§ REQUEST: Scan the records that follow, and whenever a line has the word "seout", copy it.

Extracted data entries:
============================================================
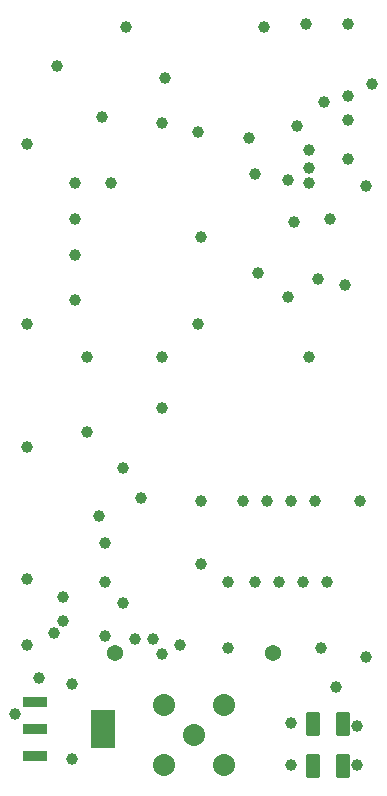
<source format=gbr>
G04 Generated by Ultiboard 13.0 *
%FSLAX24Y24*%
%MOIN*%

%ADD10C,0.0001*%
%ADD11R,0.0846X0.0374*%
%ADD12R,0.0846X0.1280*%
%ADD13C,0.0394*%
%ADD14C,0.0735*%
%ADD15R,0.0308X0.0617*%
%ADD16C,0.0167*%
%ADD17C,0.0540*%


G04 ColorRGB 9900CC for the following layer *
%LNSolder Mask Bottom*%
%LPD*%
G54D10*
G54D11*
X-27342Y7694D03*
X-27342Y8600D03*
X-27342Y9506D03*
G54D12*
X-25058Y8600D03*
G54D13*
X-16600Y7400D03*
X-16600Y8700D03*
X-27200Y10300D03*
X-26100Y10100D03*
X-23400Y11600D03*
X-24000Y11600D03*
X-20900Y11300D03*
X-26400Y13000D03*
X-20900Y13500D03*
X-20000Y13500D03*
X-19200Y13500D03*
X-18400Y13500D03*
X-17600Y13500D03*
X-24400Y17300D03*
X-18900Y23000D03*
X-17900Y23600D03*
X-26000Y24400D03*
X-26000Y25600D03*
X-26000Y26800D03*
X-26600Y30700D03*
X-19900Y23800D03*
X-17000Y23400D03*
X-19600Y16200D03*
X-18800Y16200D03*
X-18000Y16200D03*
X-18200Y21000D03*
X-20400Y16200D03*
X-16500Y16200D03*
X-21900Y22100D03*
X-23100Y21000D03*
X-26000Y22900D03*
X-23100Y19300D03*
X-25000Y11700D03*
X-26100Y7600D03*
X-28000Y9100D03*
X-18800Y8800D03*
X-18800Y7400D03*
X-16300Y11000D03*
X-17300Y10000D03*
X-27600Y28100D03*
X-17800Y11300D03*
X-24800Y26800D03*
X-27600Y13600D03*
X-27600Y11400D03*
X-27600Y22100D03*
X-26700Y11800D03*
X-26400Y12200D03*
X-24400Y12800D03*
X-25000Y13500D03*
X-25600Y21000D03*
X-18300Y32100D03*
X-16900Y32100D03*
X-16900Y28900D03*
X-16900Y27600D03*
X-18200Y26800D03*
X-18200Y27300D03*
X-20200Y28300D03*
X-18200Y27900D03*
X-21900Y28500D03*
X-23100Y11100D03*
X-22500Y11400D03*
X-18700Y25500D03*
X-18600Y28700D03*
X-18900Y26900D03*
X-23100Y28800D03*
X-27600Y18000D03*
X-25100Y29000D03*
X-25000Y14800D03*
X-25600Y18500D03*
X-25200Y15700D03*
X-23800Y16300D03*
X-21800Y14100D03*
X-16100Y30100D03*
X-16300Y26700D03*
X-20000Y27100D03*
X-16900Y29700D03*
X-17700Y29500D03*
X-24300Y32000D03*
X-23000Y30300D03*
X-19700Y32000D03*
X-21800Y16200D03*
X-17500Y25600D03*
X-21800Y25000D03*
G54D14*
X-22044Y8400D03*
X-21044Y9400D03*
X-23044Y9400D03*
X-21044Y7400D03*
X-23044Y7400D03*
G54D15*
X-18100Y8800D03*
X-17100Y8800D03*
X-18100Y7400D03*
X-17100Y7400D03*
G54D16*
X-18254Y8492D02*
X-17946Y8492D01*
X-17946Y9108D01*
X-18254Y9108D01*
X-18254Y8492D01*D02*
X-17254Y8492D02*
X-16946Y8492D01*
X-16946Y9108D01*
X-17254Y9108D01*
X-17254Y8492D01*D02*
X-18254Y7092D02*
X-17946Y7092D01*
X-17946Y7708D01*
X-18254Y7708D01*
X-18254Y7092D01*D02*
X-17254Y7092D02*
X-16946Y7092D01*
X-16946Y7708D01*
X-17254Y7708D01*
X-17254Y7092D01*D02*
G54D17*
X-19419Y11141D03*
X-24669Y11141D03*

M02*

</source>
============================================================
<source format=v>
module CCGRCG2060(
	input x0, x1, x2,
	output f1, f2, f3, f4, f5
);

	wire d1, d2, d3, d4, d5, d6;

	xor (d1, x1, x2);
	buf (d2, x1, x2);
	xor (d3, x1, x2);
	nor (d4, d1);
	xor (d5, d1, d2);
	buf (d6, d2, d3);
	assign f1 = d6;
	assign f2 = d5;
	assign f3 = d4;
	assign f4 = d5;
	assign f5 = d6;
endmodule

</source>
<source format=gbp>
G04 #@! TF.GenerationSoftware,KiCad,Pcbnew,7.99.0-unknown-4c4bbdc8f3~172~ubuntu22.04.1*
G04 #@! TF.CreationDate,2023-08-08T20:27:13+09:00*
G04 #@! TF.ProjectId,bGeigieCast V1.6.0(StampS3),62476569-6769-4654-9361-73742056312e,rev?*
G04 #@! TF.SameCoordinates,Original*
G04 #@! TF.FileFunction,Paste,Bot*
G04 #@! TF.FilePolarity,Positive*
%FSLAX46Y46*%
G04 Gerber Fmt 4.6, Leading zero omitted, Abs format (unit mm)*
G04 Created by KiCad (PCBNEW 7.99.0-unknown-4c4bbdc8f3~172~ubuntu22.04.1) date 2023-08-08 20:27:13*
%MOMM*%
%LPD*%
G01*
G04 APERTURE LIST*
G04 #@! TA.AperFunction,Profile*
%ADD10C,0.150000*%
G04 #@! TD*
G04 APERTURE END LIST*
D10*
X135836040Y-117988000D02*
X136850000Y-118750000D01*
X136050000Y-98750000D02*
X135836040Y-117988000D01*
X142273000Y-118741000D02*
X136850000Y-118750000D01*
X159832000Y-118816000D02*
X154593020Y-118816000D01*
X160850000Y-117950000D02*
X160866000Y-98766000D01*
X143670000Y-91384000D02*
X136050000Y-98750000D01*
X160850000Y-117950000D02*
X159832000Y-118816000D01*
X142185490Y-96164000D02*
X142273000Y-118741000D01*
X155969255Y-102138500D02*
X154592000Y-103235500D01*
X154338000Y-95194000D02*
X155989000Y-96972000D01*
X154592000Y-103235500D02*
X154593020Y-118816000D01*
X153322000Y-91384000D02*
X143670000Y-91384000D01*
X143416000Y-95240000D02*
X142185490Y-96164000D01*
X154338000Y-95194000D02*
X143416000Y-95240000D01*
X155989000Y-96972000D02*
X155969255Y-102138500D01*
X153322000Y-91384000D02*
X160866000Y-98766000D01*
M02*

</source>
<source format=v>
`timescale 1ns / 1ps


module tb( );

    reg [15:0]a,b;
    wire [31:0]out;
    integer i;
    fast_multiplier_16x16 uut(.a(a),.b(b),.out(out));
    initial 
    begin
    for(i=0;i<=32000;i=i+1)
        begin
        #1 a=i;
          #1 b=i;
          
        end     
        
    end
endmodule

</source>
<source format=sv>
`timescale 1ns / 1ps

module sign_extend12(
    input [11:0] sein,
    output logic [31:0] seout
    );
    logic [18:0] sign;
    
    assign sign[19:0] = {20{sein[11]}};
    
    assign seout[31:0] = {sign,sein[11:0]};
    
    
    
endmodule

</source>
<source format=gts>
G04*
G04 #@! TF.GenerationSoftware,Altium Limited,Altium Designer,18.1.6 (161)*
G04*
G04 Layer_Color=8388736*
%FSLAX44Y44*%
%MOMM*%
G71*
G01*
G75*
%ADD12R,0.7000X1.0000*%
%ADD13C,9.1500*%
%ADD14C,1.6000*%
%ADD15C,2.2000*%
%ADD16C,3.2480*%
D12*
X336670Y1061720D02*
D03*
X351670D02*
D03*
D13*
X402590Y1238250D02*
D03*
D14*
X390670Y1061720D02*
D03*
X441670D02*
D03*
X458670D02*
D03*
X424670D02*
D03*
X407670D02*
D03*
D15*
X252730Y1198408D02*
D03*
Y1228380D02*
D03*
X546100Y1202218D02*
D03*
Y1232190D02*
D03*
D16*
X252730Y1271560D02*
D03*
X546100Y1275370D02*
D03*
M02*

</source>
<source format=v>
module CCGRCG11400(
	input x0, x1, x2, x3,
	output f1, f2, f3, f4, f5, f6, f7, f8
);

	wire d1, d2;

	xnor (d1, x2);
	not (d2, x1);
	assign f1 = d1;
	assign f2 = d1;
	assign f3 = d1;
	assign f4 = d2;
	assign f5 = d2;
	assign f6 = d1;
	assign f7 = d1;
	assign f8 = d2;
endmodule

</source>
============================================================
§ WRITTEN RESPONSE:
    output logic [31:0] seout
    assign seout[31:0] = {sign,sein[11:0]};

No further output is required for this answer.